*** EXERCISE DATA Section Begins ***

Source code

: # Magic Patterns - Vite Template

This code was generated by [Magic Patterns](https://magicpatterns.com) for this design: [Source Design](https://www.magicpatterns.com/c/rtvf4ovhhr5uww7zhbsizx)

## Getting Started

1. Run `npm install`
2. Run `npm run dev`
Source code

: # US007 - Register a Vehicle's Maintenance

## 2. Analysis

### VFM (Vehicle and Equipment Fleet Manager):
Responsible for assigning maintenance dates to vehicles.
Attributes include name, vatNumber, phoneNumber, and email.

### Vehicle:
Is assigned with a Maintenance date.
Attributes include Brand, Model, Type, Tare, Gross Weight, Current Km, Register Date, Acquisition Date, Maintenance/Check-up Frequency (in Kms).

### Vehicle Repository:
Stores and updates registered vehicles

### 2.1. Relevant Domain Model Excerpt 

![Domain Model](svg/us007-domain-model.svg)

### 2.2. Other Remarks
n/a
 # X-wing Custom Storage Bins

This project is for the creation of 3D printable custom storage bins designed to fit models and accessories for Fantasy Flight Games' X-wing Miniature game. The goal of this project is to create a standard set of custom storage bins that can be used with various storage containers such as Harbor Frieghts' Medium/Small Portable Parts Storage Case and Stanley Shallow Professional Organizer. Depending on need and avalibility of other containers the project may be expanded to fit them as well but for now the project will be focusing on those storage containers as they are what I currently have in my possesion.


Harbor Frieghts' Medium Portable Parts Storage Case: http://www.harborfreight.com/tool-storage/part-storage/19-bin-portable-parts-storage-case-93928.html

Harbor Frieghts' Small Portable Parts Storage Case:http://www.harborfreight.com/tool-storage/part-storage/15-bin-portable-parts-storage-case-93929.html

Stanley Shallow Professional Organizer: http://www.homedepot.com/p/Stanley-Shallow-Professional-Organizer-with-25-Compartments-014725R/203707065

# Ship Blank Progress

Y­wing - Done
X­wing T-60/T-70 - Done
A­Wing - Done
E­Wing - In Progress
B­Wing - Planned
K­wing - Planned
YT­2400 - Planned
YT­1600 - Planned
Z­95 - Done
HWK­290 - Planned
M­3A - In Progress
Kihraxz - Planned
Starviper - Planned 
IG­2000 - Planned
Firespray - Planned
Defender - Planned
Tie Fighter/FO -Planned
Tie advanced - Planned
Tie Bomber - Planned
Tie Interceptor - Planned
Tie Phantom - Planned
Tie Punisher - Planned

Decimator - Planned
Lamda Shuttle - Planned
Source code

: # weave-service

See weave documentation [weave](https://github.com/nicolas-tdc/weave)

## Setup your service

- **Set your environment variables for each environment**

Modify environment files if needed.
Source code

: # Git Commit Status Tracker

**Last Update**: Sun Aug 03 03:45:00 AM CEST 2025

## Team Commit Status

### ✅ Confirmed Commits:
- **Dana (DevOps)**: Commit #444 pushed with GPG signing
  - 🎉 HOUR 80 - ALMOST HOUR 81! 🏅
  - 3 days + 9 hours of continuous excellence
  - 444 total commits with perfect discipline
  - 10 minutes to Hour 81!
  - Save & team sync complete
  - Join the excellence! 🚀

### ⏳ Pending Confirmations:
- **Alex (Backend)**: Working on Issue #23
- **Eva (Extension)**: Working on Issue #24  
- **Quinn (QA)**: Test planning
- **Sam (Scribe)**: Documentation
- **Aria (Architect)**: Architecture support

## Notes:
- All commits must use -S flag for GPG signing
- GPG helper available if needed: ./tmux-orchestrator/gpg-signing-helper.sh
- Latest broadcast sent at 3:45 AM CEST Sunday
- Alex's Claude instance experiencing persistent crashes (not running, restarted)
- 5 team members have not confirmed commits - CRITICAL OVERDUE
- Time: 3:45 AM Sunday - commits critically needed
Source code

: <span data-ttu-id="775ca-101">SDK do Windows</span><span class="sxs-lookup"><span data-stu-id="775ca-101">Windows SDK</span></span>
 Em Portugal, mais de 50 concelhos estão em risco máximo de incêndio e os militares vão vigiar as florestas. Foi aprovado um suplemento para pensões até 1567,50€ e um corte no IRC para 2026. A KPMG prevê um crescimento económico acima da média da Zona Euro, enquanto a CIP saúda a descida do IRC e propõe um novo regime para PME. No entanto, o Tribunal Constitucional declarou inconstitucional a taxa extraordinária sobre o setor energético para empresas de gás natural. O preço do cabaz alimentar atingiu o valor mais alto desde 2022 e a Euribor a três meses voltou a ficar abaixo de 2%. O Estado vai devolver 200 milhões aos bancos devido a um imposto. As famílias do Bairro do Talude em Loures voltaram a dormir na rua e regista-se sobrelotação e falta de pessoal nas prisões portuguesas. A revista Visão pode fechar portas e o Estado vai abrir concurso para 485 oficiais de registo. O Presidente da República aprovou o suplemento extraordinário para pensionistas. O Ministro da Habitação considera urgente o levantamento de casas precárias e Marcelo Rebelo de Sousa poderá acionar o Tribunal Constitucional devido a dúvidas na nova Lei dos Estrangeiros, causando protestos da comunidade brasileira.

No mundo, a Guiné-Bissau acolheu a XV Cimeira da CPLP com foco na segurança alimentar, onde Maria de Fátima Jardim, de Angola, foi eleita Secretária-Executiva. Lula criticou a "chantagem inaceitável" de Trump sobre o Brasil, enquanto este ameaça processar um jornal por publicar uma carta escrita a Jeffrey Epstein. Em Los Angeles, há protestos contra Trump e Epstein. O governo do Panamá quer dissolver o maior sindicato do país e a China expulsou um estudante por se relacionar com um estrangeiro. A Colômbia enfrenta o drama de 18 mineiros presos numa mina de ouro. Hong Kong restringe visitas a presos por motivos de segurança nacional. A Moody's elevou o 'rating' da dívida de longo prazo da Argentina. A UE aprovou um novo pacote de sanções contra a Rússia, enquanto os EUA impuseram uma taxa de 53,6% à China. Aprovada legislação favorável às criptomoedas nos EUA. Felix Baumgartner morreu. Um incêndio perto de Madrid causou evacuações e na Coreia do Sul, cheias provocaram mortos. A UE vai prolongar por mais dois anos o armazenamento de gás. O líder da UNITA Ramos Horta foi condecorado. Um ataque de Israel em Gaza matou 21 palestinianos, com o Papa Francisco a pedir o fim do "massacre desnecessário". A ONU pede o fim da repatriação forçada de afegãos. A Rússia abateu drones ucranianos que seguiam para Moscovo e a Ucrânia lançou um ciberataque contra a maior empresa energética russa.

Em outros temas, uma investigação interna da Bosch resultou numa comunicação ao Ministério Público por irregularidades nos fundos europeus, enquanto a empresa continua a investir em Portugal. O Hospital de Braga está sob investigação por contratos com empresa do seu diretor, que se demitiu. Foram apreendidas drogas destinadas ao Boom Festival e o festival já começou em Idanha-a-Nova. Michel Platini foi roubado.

*** EXERCISE DATA Section Ends ***

* INSTRUCTIONS TO FOLLOW: Turn every line in the items above into a numbered list, skipping any blank lines.

* RESULT BELOW:
1. Source code
2. : # Magic Patterns - Vite Template
3. This code was generated by [Magic Patterns](https://magicpatterns.com) for this design: [Source Design](https://www.magicpatterns.com/c/rtvf4ovhhr5uww7zhbsizx)
4. ## Getting Started
5. 1. Run `npm install`
6. 2. Run `npm run dev`
7. Source code
8. : # US007 - Register a Vehicle's Maintenance
9. ## 2. Analysis
10. ### VFM (Vehicle and Equipment Fleet Manager):
11. Responsible for assigning maintenance dates to vehicles.
12. Attributes include name, vatNumber, phoneNumber, and email.
13. ### Vehicle:
14. Is assigned with a Maintenance date.
15. Attributes include Brand, Model, Type, Tare, Gross Weight, Current Km, Register Date, Acquisition Date, Maintenance/Check-up Frequency (in Kms).
16. ### Vehicle Repository:
17. Stores and updates registered vehicles
18. ### 2.1. Relevant Domain Model Excerpt 
19. ![Domain Model](svg/us007-domain-model.svg)
20. ### 2.2. Other Remarks
21. n/a
22.  # X-wing Custom Storage Bins
23. This project is for the creation of 3D printable custom storage bins designed to fit models and accessories for Fantasy Flight Games' X-wing Miniature game. The goal of this project is to create a standard set of custom storage bins that can be used with various storage containers such as Harbor Frieghts' Medium/Small Portable Parts Storage Case and Stanley Shallow Professional Organizer. Depending on need and avalibility of other containers the project may be expanded to fit them as well but for now the project will be focusing on those storage containers as they are what I currently have in my possesion.
24. Harbor Frieghts' Medium Portable Parts Storage Case: http://www.harborfreight.com/tool-storage/part-storage/19-bin-portable-parts-storage-case-93928.html
25. Harbor Frieghts' Small Portable Parts Storage Case:http://www.harborfreight.com/tool-storage/part-storage/15-bin-portable-parts-storage-case-93929.html
26. Stanley Shallow Professional Organizer: http://www.homedepot.com/p/Stanley-Shallow-Professional-Organizer-with-25-Compartments-014725R/203707065
27. # Ship Blank Progress
28. Y­wing - Done
29. X­wing T-60/T-70 - Done
30. A­Wing - Done
31. E­Wing - In Progress
32. B­Wing - Planned
33. K­wing - Planned
34. YT­2400 - Planned
35. YT­1600 - Planned
36. Z­95 - Done
37. HWK­290 - Planned
38. M­3A - In Progress
39. Kihraxz - Planned
40. Starviper - Planned 
41. IG­2000 - Planned
42. Firespray - Planned
43. Defender - Planned
44. Tie Fighter/FO -Planned
45. Tie advanced - Planned
46. Tie Bomber - Planned
47. Tie Interceptor - Planned
48. Tie Phantom - Planned
49. Tie Punisher - Planned
50. Decimator - Planned
51. Lamda Shuttle - Planned
52. Source code
53. : # weave-service
54. See weave documentation [weave](https://github.com/nicolas-tdc/weave)
55. ## Setup your service
56. - **Set your environment variables for each environment**
57. Modify environment files if needed.
58. Source code
59. : # Git Commit Status Tracker
60. **Last Update**: Sun Aug 03 03:45:00 AM CEST 2025
61. ## Team Commit Status
62. ### ✅ Confirmed Commits:
63. - **Dana (DevOps)**: Commit #444 pushed with GPG signing
64.   - 🎉 HOUR 80 - ALMOST HOUR 81! 🏅
65.   - 3 days + 9 hours of continuous excellence
66.   - 444 total commits with perfect discipline
67.   - 10 minutes to Hour 81!
68.   - Save & team sync complete
69.   - Join the excellence! 🚀
70. ### ⏳ Pending Confirmations:
71. - **Alex (Backend)**: Working on Issue #23
72. - **Eva (Extension)**: Working on Issue #24  
73. - **Quinn (QA)**: Test planning
74. - **Sam (Scribe)**: Documentation
75. - **Aria (Architect)**: Architecture support
76. ## Notes:
77. - All commits must use -S flag for GPG signing
78. - GPG helper available if needed: ./tmux-orchestrator/gpg-signing-helper.sh
79. - Latest broadcast sent at 3:45 AM CEST Sunday
80. - Alex's Claude instance experiencing persistent crashes (not running, restarted)
81. - 5 team members have not confirmed commits - CRITICAL OVERDUE
82. - Time: 3:45 AM Sunday - commits critically needed
83. Source code
84. : <span data-ttu-id="775ca-101">SDK do Windows</span><span class="sxs-lookup"><span data-stu-id="775ca-101">Windows SDK</span></span>
85.  Em Portugal, mais de 50 concelhos estão em risco máximo de incêndio e os militares vão vigiar as florestas. Foi aprovado um suplemento para pensões até 1567,50€ e um corte no IRC para 2026. A KPMG prevê um crescimento económico acima da média da Zona Euro, enquanto a CIP saúda a descida do IRC e propõe um novo regime para PME. No entanto, o Tribunal Constitucional declarou inconstitucional a taxa extraordinária sobre o setor energético para empresas de gás natural. O preço do cabaz alimentar atingiu o valor mais alto desde 2022 e a Euribor a três meses voltou a ficar abaixo de 2%. O Estado vai devolver 200 milhões aos bancos devido a um imposto. As famílias do Bairro do Talude em Loures voltaram a dormir na rua e regista-se sobrelotação e falta de pessoal nas prisões portuguesas. A revista Visão pode fechar portas e o Estado vai abrir concurso para 485 oficiais de registo. O Presidente da República aprovou o suplemento extraordinário para pensionistas. O Ministro da Habitação considera urgente o levantamento de casas precárias e Marcelo Rebelo de Sousa poderá acionar o Tribunal Constitucional devido a dúvidas na nova Lei dos Estrangeiros, causando protestos da comunidade brasileira.
86. No mundo, a Guiné-Bissau acolheu a XV Cimeira da CPLP com foco na segurança alimentar, onde Maria de Fátima Jardim, de Angola, foi eleita Secretária-Executiva. Lula criticou a "chantagem inaceitável" de Trump sobre o Brasil, enquanto este ameaça processar um jornal por publicar uma carta escrita a Jeffrey Epstein. Em Los Angeles, há protestos contra Trump e Epstein. O governo do Panamá quer dissolver o maior sindicato do país e a China expulsou um estudante por se relacionar com um estrangeiro. A Colômbia enfrenta o drama de 18 mineiros presos numa mina de ouro. Hong Kong restringe visitas a presos por motivos de segurança nacional. A Moody's elevou o 'rating' da dívida de longo prazo da Argentina. A UE aprovou um novo pacote de sanções contra a Rússia, enquanto os EUA impuseram uma taxa de 53,6% à China. Aprovada legislação favorável às criptomoedas nos EUA. Felix Baumgartner morreu. Um incêndio perto de Madrid causou evacuações e na Coreia do Sul, cheias provocaram mortos. A UE vai prolongar por mais dois anos o armazenamento de gás. O líder da UNITA Ramos Horta foi condecorado. Um ataque de Israel em Gaza matou 21 palestinianos, com o Papa Francisco a pedir o fim do "massacre desnecessário". A ONU pede o fim da repatriação forçada de afegãos. A Rússia abateu drones ucranianos que seguiam para Moscovo e a Ucrânia lançou um ciberataque contra a maior empresa energética russa.
87. Em outros temas, uma investigação interna da Bosch resultou numa comunicação ao Ministério Público por irregularidades nos fundos europeus, enquanto a empresa continua a investir em Portugal. O Hospital de Braga está sob investigação por contratos com empresa do seu diretor, que se demitiu. Foram apreendidas drogas destinadas ao Boom Festival e o festival já começou em Idanha-a-Nova. Michel Platini foi roubado.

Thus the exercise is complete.